Monday, September 06, 2010

China Study Tour: First Impressions

The road from the airport provides a marked contrast to the road from the New Delhi airport in India. For that trip, we shared the road with all manner of conveyances, including oxen, multiple combinations of bicycle usage, pedestrians, and hand-drawn carts. This was a proper highway, with a wide variety of cars.

From the bus windows, I could confirm what I had viewed from the plane, the widespread communist influence in architecture and city design. This is something seen frequently in Eastern Europe: exactly the same ugly high rise apartment building five times in a row. Occasionally, one could also see an exceptionally ugly concrete structure that could only have been built during China’s more austere days. For the most part, though, China reminds me most of Eastern Europe than any other place I’ve been. They seem to be working as hard as they can to shed their Communist aesthetic and embrace the new cars, bright paint, and shining lights of the typically Western cityscape.

On the way to the Beijing Hotel, I learned that Buick is apparently a prestige brand in China, I saw a number of brands of vehicle, from Peugeot to Audi, to Ford, Jeep, Hyundai, Volkswagen – one could probably find nearly every brand of car imaginable on the highway from the Beijing Airport.
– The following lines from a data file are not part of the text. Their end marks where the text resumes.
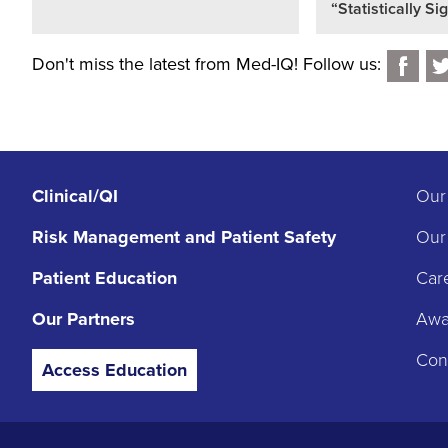
“Statistically Si
Don't miss the latest from Med-IQ! Follow us:
Clinical/QI
Our
Risk Management
and Patient Safety
Our
Patient Education
Car
Our Partners
Awar
Con
Access Education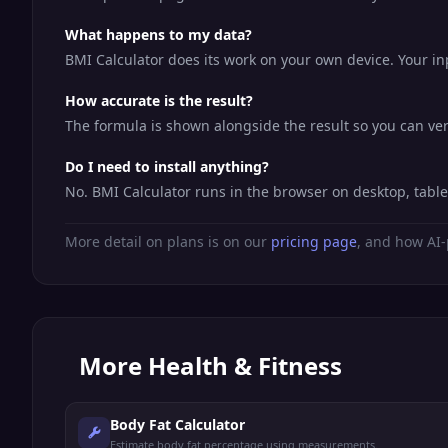
What happens to my data?
BMI Calculator does its work on your own device. Your inp
How accurate is the result?
The formula is shown alongside the result so you can veri
Do I need to install anything?
No. BMI Calculator runs in the browser on desktop, tabl
More detail on plans is on our
pricing page
, and how AI-
More
Health & Fitness
Body Fat Calculator
Estimate body fat percentage using measurements.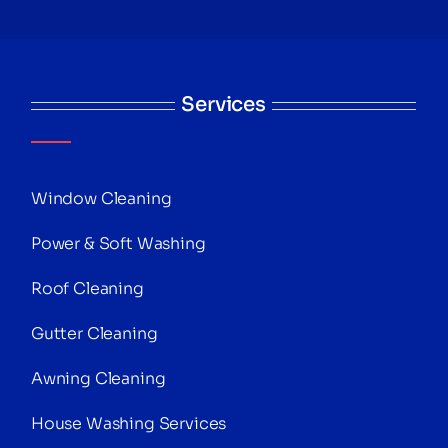
Services
Window Cleaning
Power & Soft Washing
Roof Cleaning
Gutter Cleaning
Awning Cleaning
House Washing Services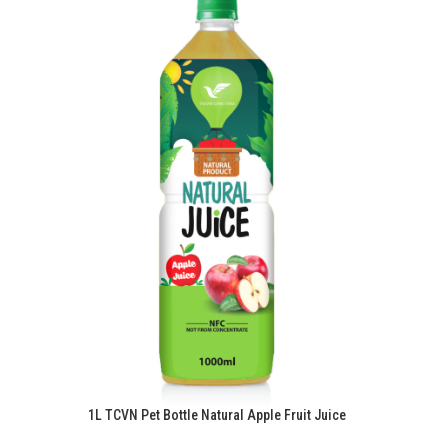
1L TCVN Pet Bottle Natural Apple Fruit Juice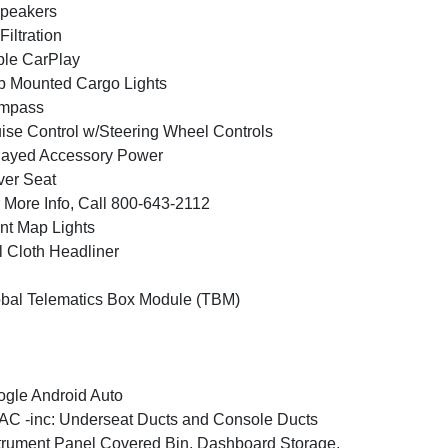
peakers
 Filtration
le CarPlay
 Mounted Cargo Lights
mpass
ise Control w/Steering Wheel Controls
layed Accessory Power
ver Seat
 More Info, Call 800-643-2112
nt Map Lights
l Cloth Headliner
bal Telematics Box Module (TBM)
gle Android Auto
C -inc: Underseat Ducts and Console Ducts
trument Panel Covered Bin, Dashboard Storage,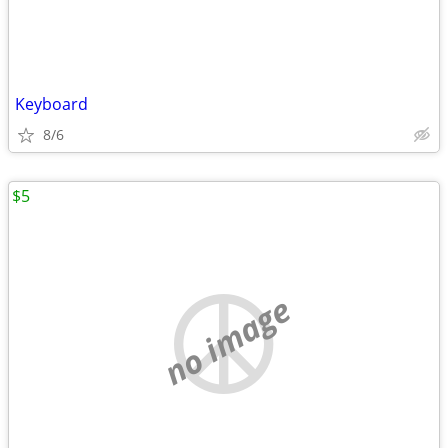
Keyboard
8/6
$5
no image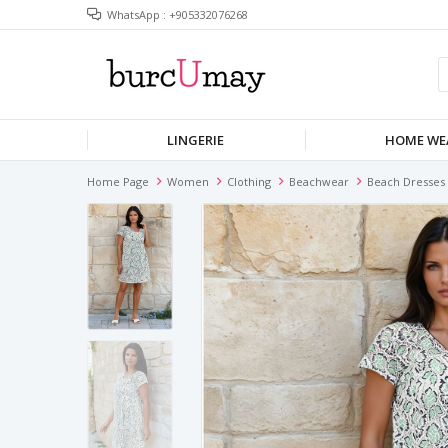
WhatsApp : +905332076268
LINGERIE
HOME WE
Home Page
Women
Clothing
Beachwear
Beach Dresses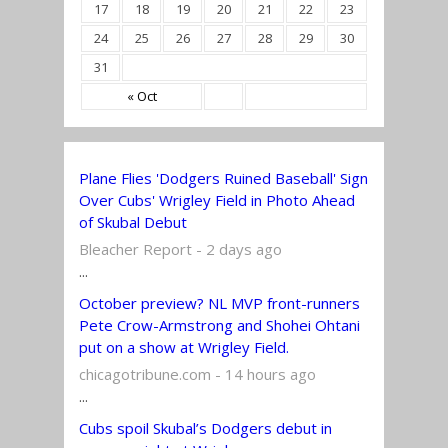
17
18
19
20
21
22
23
24
25
26
27
28
29
30
31
« Oct
Plane Flies 'Dodgers Ruined Baseball' Sign
Over Cubs' Wrigley Field in Photo Ahead
of Skubal Debut
Bleacher Report - 2 days ago
...
October preview? NL MVP front-runners
Pete Crow-Armstrong and Shohei Ohtani
put on a show at Wrigley Field.
chicagotribune.com - 14 hours ago
...
Cubs spoil Skubal’s Dodgers debut in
When we arrived at the hotel, we passed Raffles Beijing Hotel, which gave me a momentary pang of remembrance for Singapore. The only place I’d truly felt comfortable and happy there was reading a book in the courtyard of Raffles Hotel, a stately European style hotel named after the Raffles that half the downtown seems to be named after. This Raffles is also stately and European in styling, although not nearly as beautiful or inviting as the Singapore Raffles in terms of the foliage and location of the hotel. The interior of our hotel reminds me of an old lady who has put on a lot of jewels to try to hide that she has gotten old. The rooms increased my opinion that this was, in fact the case. The windows are double paned windows of the style that were in my 100-year-old Austrian apartment building, and the styling is also older. The beds are incredibly firm, and nearly everyone has had problems with a lack of cleanliness in their rooms. Relatively speaking, they’re clean, but a 5-star hotel in the States or Europe would not have flecks on the toilet upon arrival, or questionable still-sticky stains on the carpets. It’s a classic hotel, but not quite as nice as the similarly appointed hotels we stayed at in India.


We took an evening walk to Tian’anmen Square to stay up a little longer and perhaps put off worse affects of jet lag. There are very few street people in Beijing compared to any city in India, even compared to Seattle. All of the street people we did see were selling cheap knick-knacks or playing music, there were no outright beggars that I saw on the way there and back. As I am sure there are many homeless and destitute in Beijing, I conclude that they must have been moved elsewhere.

 After our walk, the group splits up, some to experience the Night Market and see scorpions on a stick, and some decide it’s time to give in and get some sleep. Tomorrow, we travel to the Great Wall.